Monday, Mar. 01, 1971
Separate But Better
The ignored stepchildren of American higher education are the nation's 105 black colleges. Long isolated by segregation, they have been almost as poorly served by integration. As predominantly white institutions have opened their doors to Negroes, many of the black schools' most promising applicants have been lured away. Major institutions have also undercut those schools by snapping up top black teachers and administrators. As first steps toward reversing this downward trend, the Carnegie Commission on Higher Education last week recommended that black colleges should remain black, upgrade their courses, and double their enrollment, perhaps as soon as 1980.
The reason is the pragmatic need to find more school space for Negro students. Despite the intensive efforts of white colleges and universities to increase their registration of blacks, less than one-fourth of 1970's qualified Negro high school graduates are attending college. By 1980, the commission believes, the number of blacks enrolled in college will rise from 492,000 to 1,100,000--and major integrated institutions will obviously not be able to take all of them.
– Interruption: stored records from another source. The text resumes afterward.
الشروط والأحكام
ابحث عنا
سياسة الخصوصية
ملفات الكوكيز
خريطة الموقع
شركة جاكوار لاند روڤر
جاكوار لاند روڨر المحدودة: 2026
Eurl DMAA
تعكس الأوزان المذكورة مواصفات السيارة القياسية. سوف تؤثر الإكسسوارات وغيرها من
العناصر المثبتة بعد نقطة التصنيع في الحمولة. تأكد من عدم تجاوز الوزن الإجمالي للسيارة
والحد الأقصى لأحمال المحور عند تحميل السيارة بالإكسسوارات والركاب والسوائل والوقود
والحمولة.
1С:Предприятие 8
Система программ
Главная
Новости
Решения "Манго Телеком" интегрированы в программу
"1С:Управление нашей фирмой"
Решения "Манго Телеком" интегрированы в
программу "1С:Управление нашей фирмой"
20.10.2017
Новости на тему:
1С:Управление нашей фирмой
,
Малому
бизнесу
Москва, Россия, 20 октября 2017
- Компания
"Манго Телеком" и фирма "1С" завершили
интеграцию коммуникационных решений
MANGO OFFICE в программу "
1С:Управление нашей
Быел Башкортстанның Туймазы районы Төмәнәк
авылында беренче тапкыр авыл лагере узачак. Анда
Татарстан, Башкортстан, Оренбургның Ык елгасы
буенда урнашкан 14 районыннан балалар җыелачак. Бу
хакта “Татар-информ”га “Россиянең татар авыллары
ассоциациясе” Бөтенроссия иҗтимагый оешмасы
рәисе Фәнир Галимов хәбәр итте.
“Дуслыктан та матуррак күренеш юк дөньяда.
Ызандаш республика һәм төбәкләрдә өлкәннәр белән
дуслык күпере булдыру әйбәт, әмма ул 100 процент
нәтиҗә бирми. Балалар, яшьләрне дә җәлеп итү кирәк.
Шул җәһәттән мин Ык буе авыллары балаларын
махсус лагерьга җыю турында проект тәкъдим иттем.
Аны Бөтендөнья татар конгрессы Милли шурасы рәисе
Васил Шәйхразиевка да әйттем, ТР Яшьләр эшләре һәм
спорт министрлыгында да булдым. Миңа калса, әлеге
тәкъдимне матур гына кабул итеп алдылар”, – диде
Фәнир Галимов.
Although the Negro schools should not exclude whites--most of them, in fact, do have at least a few enrolled now--they will remain, in the commission's view, an "invaluable resource" for accommodating the pent-up black demand for higher education.
The commission also pointed out that the black colleges will have to improve notably in quality. Most of them are separate but unequal: only two schools have Ph.D. programs (Atlanta and Howard universities) and many are little more than teachers' colleges. The commission urged the black colleges to approach both the competition and the standards of "mainstream" schools by expanding the best of their black studies programs and adding courses leading to careers in business, accounting, computers and engineering. "Perhaps ten or twelve" of the smaller colleges, the commission said, should consider relocating or merging with larger institutions. To ease the shortage of black scholars, the Carnegie panel proposed that white colleges should loan faculty members on a part-time basis.
The basic need of the black colleges--as, indeed, of all schools--is more money. The commission recommended a tripling of federal aid, to $360 million per year. But the schools also require a lot more help from the private sector. Last year the Nixon Administration responded to the pleas of black-college presidents by increasing federal aid to Negro schools by $30 million, much of it on a matching-grant basis. So far, most of the colleges have been unable to raise the additional capital from private donations, and thus have had to let their federal funds go by the board.